Text passage →
=== Begin Enclosure ===
There is an accessible version of this website. You can click here to switch now or switch to it at any time by clicking Accessibility in the footer.

Sixteenth Sunday in Ordinary Time (Year A)

Crest_of_Archbishop_Timothy_Costelloe_COLOUR-SML

Sixteenth Sunday in Ordinary Time (Year A)

Blessing of the Church and Consecration of the Altar
Scarborough Parish Immaculate Heart of Mary Church
Homily

By the Most Rev Timothy Costelloe SDB
Archbishop of Perth

Immaculate Heart of Mary Church, Scarborough
Sunday 23 July, 2017

Download the full text in PDF

The Gospel passage chosen for today’s Mass is a very appropriate one for the important act of consecration which I am soon to celebrate with you and for you here in this beautifully renovated and renewed church.

I say this because, in presenting to us some of the Lord’s parables about the kingdom of heaven, the Church is inviting us to reflect on the mystery of the Lord’s Church, of which this parish is an important part and an important manifestation.
=== End Enclosure ===
Data records →
=== Begin Enclosure ===
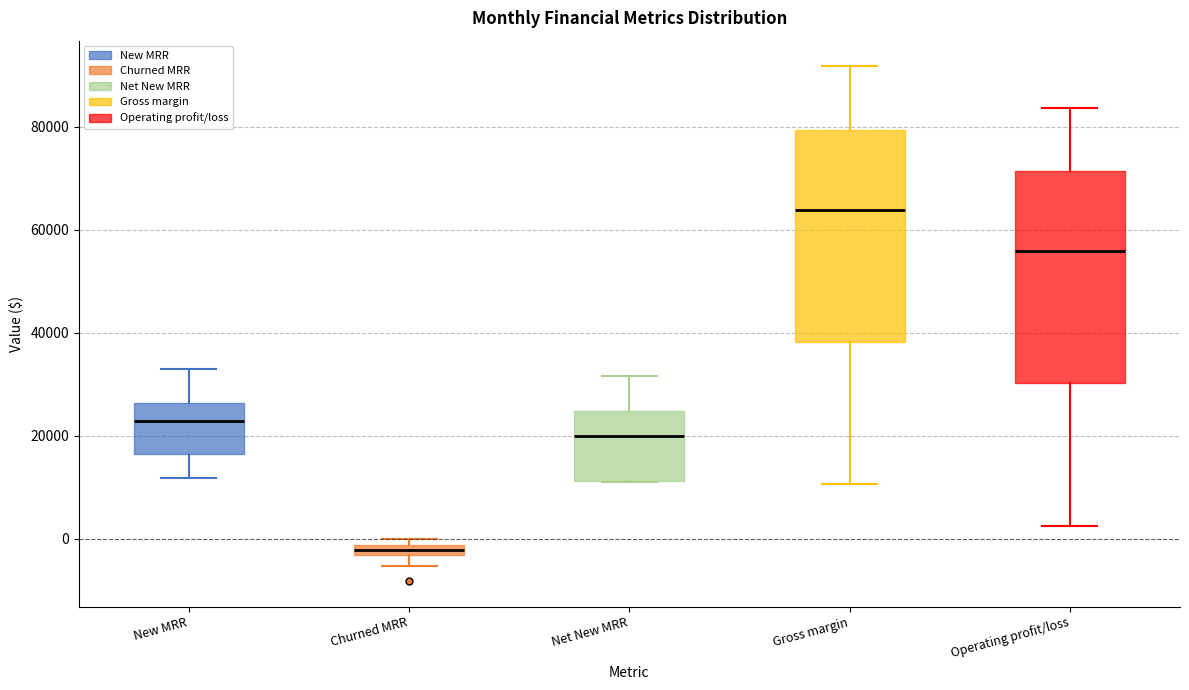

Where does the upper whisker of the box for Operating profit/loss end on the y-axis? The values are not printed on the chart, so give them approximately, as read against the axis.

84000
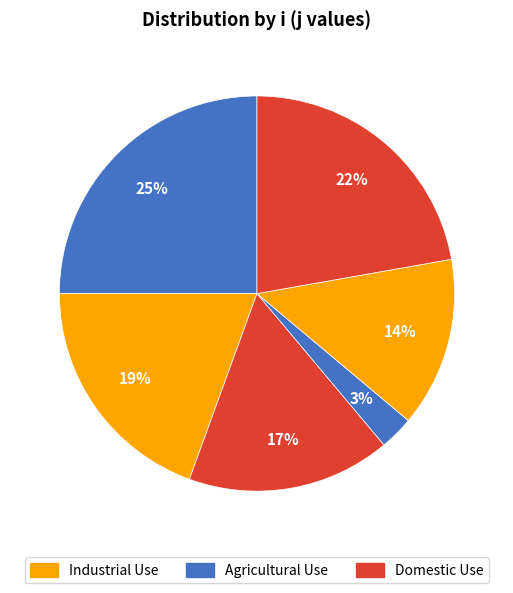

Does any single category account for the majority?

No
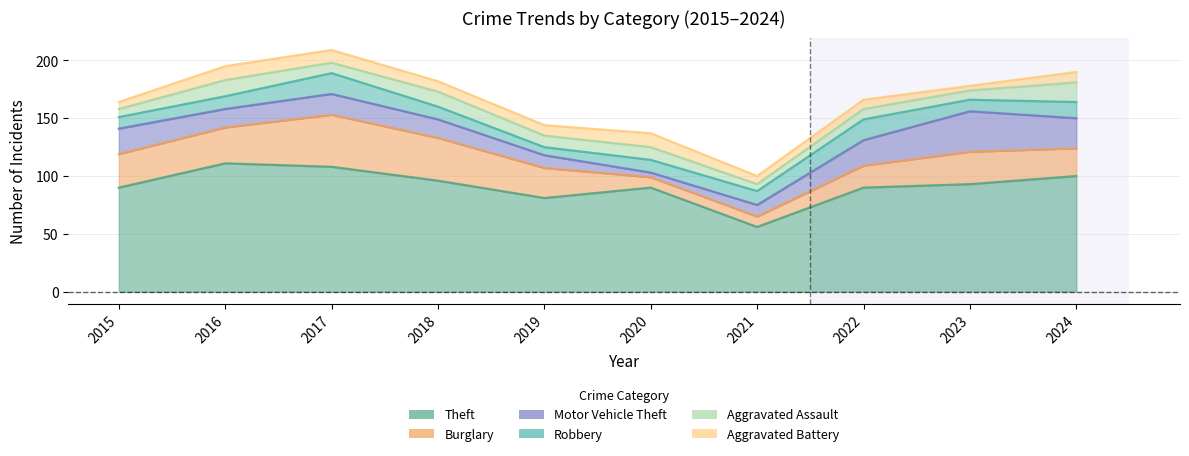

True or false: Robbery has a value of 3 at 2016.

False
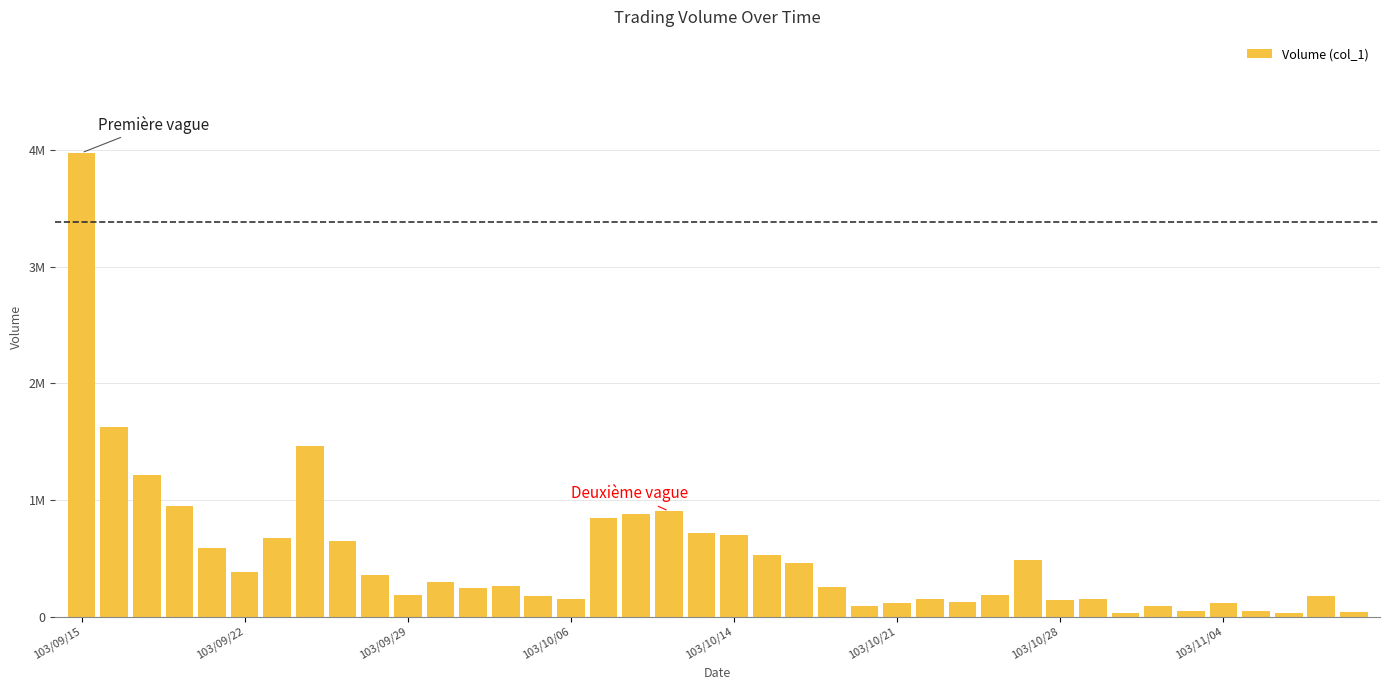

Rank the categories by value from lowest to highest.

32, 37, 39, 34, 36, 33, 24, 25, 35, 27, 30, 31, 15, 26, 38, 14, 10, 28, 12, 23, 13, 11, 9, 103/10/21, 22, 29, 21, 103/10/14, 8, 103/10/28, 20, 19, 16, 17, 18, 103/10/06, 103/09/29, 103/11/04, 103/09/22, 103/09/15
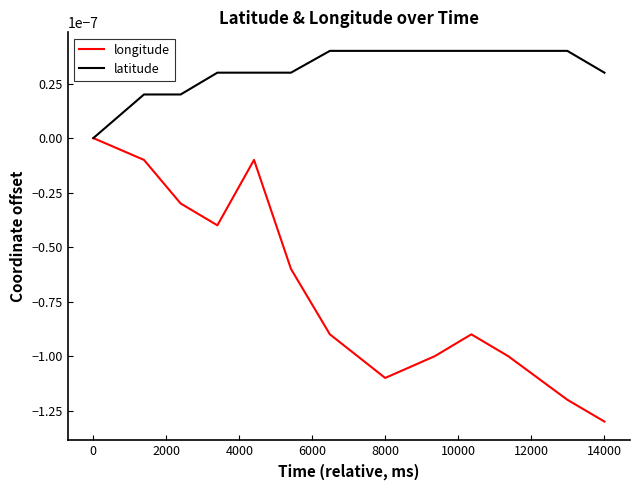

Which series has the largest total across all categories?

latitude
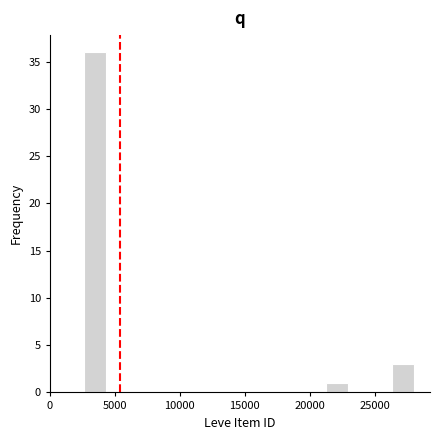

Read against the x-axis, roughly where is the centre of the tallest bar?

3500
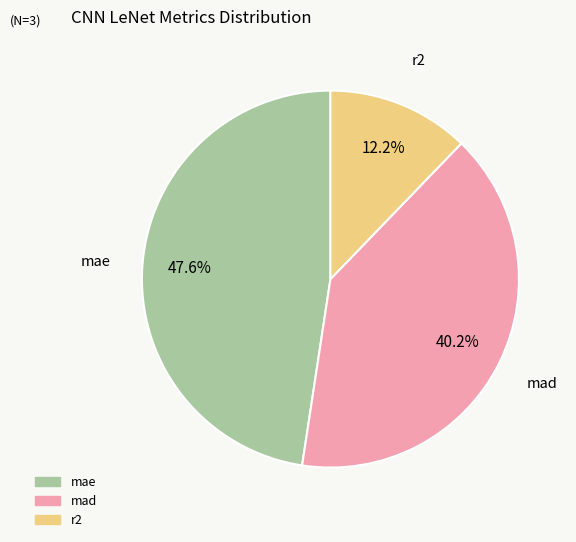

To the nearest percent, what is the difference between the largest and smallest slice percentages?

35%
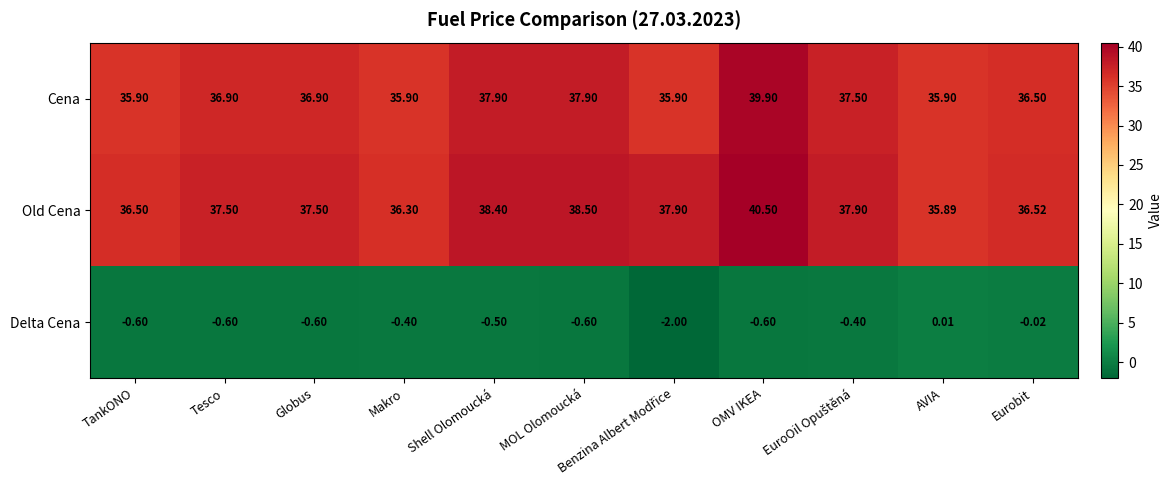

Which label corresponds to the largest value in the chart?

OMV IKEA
=== End Enclosure ===
What this exercise asks →
a. From the homily, reproduce the passage starting at "By the Most" and ending at "an important manifestation.".
b. According to the homily, why is the Gospel passage chosen for the Mass well suited to the consecration? Answer in one to three sentences.

Expected outputs →
a.
By the Most Rev Timothy Costelloe SDB
Archbishop of Perth

Immaculate Heart of Mary Church, Scarborough
Sunday 23 July, 2017

Download the full text in PDF

The Gospel passage chosen for today’s Mass is a very appropriate one for the important act of consecration which I am soon to celebrate with you and for you here in this beautifully renovated and renewed church.

I say this because, in presenting to us some of the Lord’s parables about the kingdom of heaven, the Church is inviting us to reflect on the mystery of the Lord’s Church, of which this parish is an important part and an important manifestation.

b. In presenting some of the Lord's parables about the kingdom of heaven, the Church invites the congregation to reflect on the mystery of the Lord's Church. The parish is an important part and manifestation of that Church.